--- Supplied material Enclosed Below ---

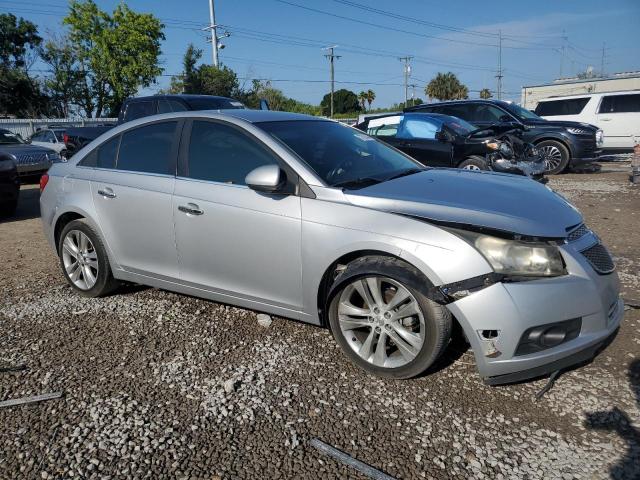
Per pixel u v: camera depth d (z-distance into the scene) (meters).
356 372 3.24
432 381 3.11
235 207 3.51
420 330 2.92
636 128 14.62
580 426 2.67
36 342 3.75
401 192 3.22
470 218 2.87
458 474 2.37
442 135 9.72
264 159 3.53
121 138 4.34
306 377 3.20
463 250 2.77
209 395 3.04
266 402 2.95
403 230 2.92
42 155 12.48
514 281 2.73
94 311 4.27
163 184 3.91
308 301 3.34
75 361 3.47
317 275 3.23
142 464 2.49
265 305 3.57
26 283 5.05
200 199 3.67
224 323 3.97
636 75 25.44
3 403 2.97
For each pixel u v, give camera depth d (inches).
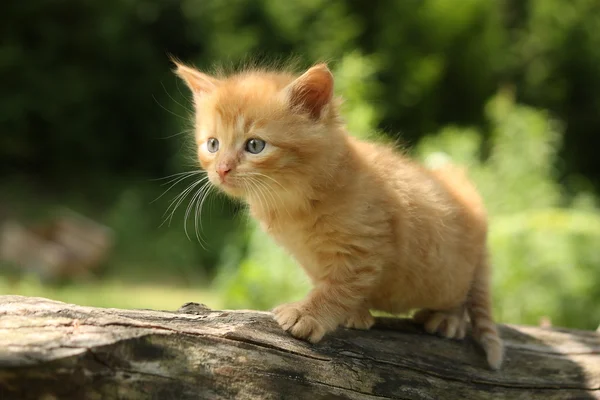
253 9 63.1
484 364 25.5
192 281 55.0
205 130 25.7
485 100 67.4
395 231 25.1
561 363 26.0
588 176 76.9
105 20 76.0
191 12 73.6
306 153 24.7
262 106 24.9
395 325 26.1
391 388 24.0
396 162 26.3
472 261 26.5
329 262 25.0
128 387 21.5
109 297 47.9
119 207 66.2
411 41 65.0
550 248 38.4
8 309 22.0
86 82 77.0
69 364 21.0
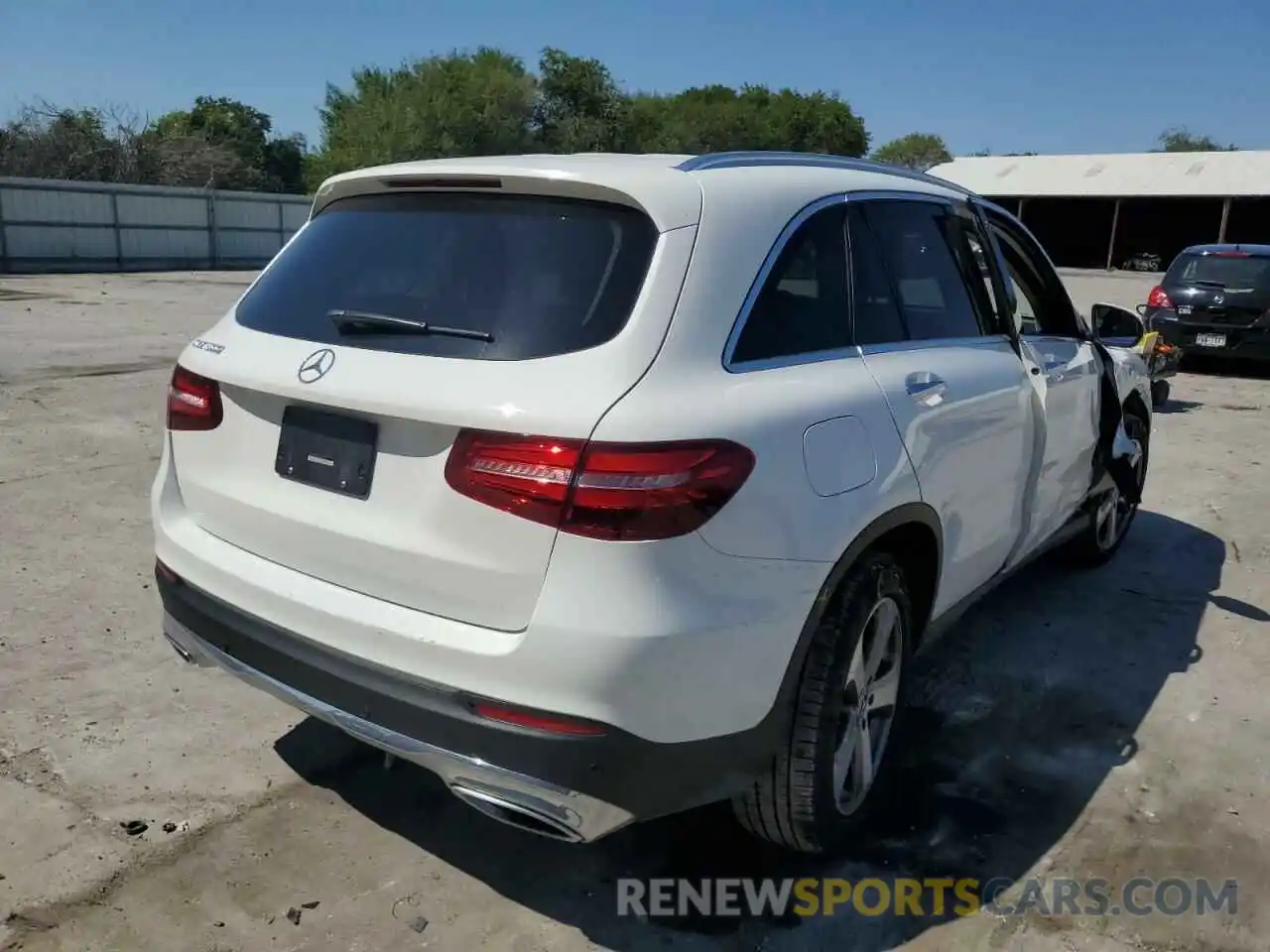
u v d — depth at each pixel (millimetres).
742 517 2361
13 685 3869
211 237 34844
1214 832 3207
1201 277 12836
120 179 41938
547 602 2246
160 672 4035
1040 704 3996
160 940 2641
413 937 2688
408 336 2547
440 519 2375
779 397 2551
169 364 11625
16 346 12750
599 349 2350
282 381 2625
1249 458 8250
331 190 3109
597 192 2562
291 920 2730
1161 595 5145
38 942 2611
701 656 2312
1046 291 4492
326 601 2580
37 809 3133
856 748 3012
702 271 2510
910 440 2941
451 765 2363
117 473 6801
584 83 54125
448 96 50031
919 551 3229
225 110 66812
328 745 3574
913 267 3355
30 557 5191
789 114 71000
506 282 2537
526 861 3006
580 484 2213
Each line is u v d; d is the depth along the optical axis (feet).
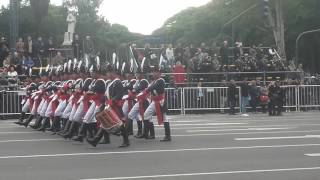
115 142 45.98
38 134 52.75
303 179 29.55
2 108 76.79
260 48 101.14
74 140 45.83
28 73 79.66
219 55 92.73
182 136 50.47
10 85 77.56
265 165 34.01
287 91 91.09
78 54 93.81
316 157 37.17
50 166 33.86
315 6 171.73
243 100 85.71
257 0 164.86
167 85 86.12
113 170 32.37
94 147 42.70
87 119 44.37
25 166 33.88
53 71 55.42
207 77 89.10
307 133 52.60
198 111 86.63
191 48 94.43
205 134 52.08
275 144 44.09
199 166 33.68
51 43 94.58
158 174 31.04
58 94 52.42
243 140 46.93
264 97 85.76
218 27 210.79
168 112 85.15
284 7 161.89
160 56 88.79
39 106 55.11
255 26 173.17
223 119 73.67
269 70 93.91
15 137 50.11
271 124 63.87
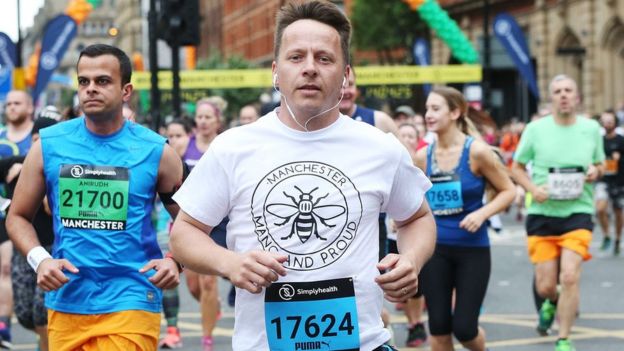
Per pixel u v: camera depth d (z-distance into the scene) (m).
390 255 3.99
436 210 7.57
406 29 56.22
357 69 30.56
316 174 4.00
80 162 5.60
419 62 36.09
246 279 3.81
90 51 5.60
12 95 10.01
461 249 7.36
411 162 4.19
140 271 5.39
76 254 5.53
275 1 81.50
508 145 27.03
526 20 47.38
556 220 9.35
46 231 7.55
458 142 7.66
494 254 17.12
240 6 95.69
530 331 10.30
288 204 3.98
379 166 4.07
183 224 4.09
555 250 9.40
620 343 9.61
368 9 55.91
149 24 15.34
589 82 41.31
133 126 5.71
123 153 5.63
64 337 5.55
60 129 5.68
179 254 4.06
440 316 7.31
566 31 43.50
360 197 4.03
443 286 7.34
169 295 9.77
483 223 7.43
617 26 39.88
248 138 4.03
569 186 9.30
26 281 7.89
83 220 5.56
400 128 12.17
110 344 5.43
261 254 3.79
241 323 4.05
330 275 3.99
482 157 7.53
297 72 3.94
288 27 3.99
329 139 4.02
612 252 17.39
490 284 13.61
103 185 5.58
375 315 4.07
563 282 9.00
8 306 9.60
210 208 4.06
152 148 5.66
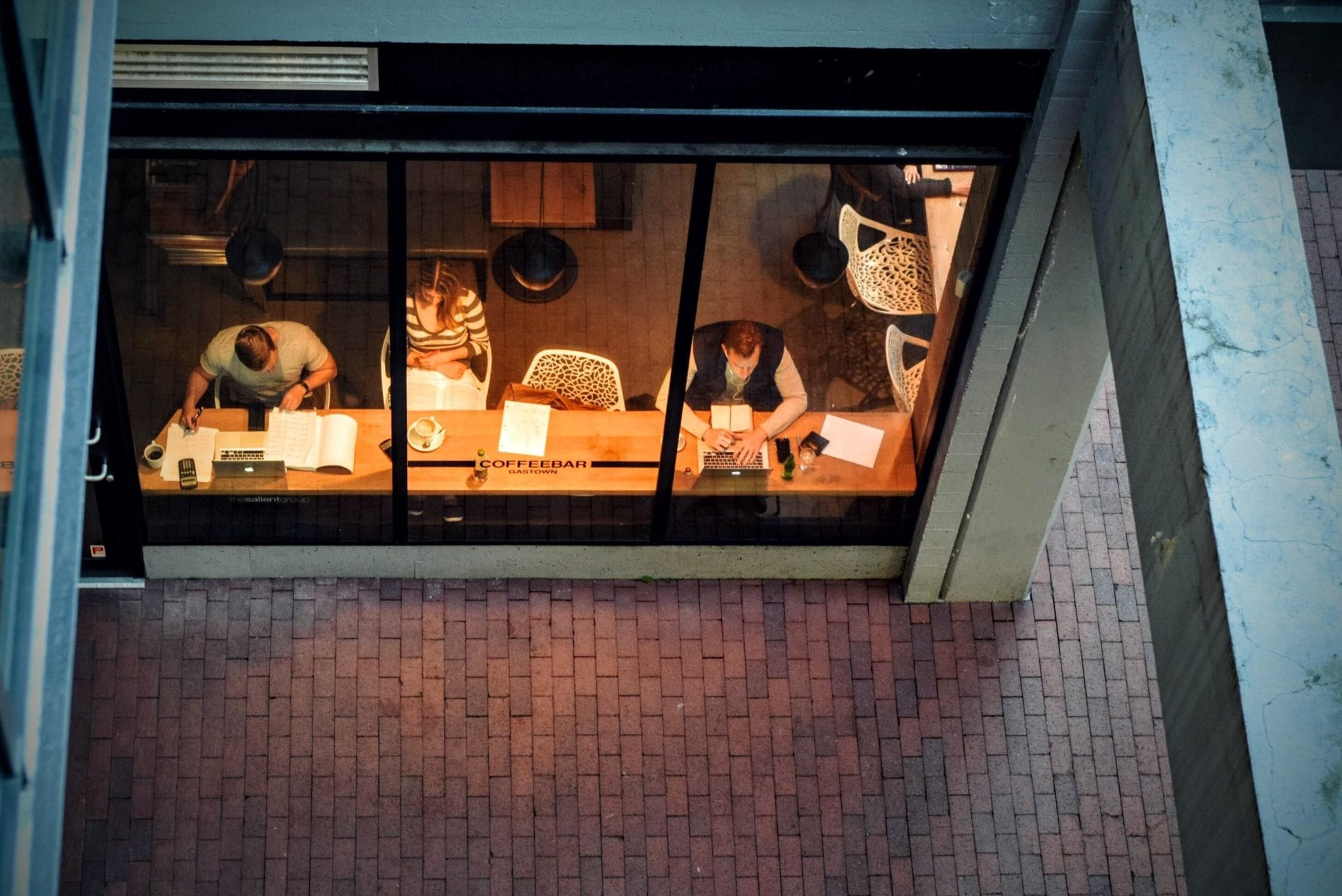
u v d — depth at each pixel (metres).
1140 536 5.91
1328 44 6.81
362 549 8.90
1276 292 5.53
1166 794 8.85
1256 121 5.88
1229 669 5.01
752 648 9.11
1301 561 5.10
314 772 8.58
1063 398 7.86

--- End of Enclosed Supplied material ---

Pictures stay out of this copy; write out the entries above exactly.

Per pixel u v: camera depth d (z-distance into the scene) (meters).
356 372 3.24
432 381 3.11
235 207 3.51
420 330 2.92
636 128 14.62
580 426 2.67
36 342 3.75
401 192 3.22
470 218 2.87
458 474 2.37
442 135 9.72
264 159 3.53
121 138 4.34
306 377 3.20
463 250 2.77
209 395 3.04
266 402 2.95
403 230 2.92
42 155 12.48
514 281 2.73
94 311 4.27
163 184 3.91
308 301 3.34
75 361 3.47
317 275 3.23
142 464 2.49
265 305 3.57
26 283 5.05
200 199 3.67
224 323 3.97
636 75 25.44
3 403 2.97
For each pixel u v, give camera depth d (inches).
253 9 63.1
484 364 25.5
192 281 55.0
205 130 25.7
485 100 67.4
395 231 25.1
561 363 26.0
588 176 76.9
105 20 76.0
191 12 73.6
306 153 24.7
262 106 24.9
395 325 26.1
391 388 24.0
396 162 26.3
472 261 26.5
329 262 25.0
128 387 21.5
109 297 47.9
119 207 66.2
411 41 65.0
550 248 38.4
8 309 22.0
86 82 77.0
69 364 21.0
u v d — depth at each pixel (millimetres).
742 517 2361
13 685 3869
211 237 34844
1214 832 3207
1201 277 12836
120 179 41938
547 602 2246
160 672 4035
1040 704 3996
160 940 2641
413 937 2688
408 336 2547
440 519 2375
779 397 2551
169 364 11625
16 346 12750
599 349 2350
282 381 2625
1249 458 8250
331 190 3109
597 192 2562
291 920 2730
1161 595 5145
38 942 2611
701 656 2312
1046 291 4492
326 601 2580
37 809 3133
856 748 3012
702 271 2510
910 440 2941
451 765 2363
117 473 6801
584 83 54125
448 96 50031
919 551 3229
225 110 66812
328 745 3574
913 267 3355
30 557 5191
789 114 71000
506 282 2537
526 861 3006
580 484 2213
Each line is u v d; d is the depth along the optical axis (feet).
115 142 45.98
38 134 52.75
303 179 29.55
2 108 76.79
260 48 101.14
74 140 45.83
28 73 79.66
219 55 92.73
182 136 50.47
10 85 77.56
265 165 34.01
287 91 91.09
78 54 93.81
316 157 37.17
50 166 33.86
315 6 171.73
243 100 85.71
257 0 164.86
167 85 86.12
113 170 32.37
94 147 42.70
87 119 44.37
25 166 33.88
53 71 55.42
207 77 89.10
307 133 52.60
198 111 86.63
191 48 94.43
205 134 52.08
275 144 44.09
199 166 33.68
51 43 94.58
158 174 31.04
58 94 52.42
243 140 46.93
264 97 85.76
218 27 210.79
168 112 85.15
284 7 161.89
160 56 88.79
39 106 55.11
255 26 173.17
223 119 73.67
269 70 93.91
15 137 50.11
271 124 63.87
Per pixel u v: camera depth d (z-distance into the scene) (m).
390 255 3.99
436 210 7.57
406 29 56.22
357 69 30.56
316 174 4.00
80 162 5.60
419 62 36.09
246 279 3.81
90 51 5.60
12 95 10.01
461 249 7.36
411 162 4.19
140 271 5.39
76 254 5.53
275 1 81.50
508 145 27.03
526 20 47.38
556 220 9.35
46 231 7.55
458 142 7.66
494 254 17.12
240 6 95.69
530 331 10.30
288 204 3.98
379 166 4.07
183 224 4.09
555 250 9.40
620 343 9.61
368 9 55.91
149 24 15.34
589 82 41.31
133 126 5.71
123 153 5.63
64 337 5.55
60 129 5.68
179 254 4.06
440 316 7.31
566 31 43.50
360 197 4.03
443 286 7.34
169 295 9.77
483 223 7.43
617 26 39.88
248 138 4.03
569 186 9.30
26 281 7.89
83 220 5.56
400 128 12.17
110 344 5.43
261 254 3.79
241 323 4.05
330 275 3.99
482 157 7.53
297 72 3.94
288 27 3.99
329 139 4.02
612 252 17.39
490 284 13.61
103 185 5.58
375 315 4.07
563 282 9.00
8 306 9.60
210 208 4.06
152 148 5.66
u v d — depth at each pixel (metres).
1140 536 5.91
1328 44 6.81
362 549 8.90
1276 292 5.53
1166 794 8.85
1256 121 5.88
1229 669 5.01
752 648 9.11
1301 561 5.10
314 772 8.58
1063 398 7.86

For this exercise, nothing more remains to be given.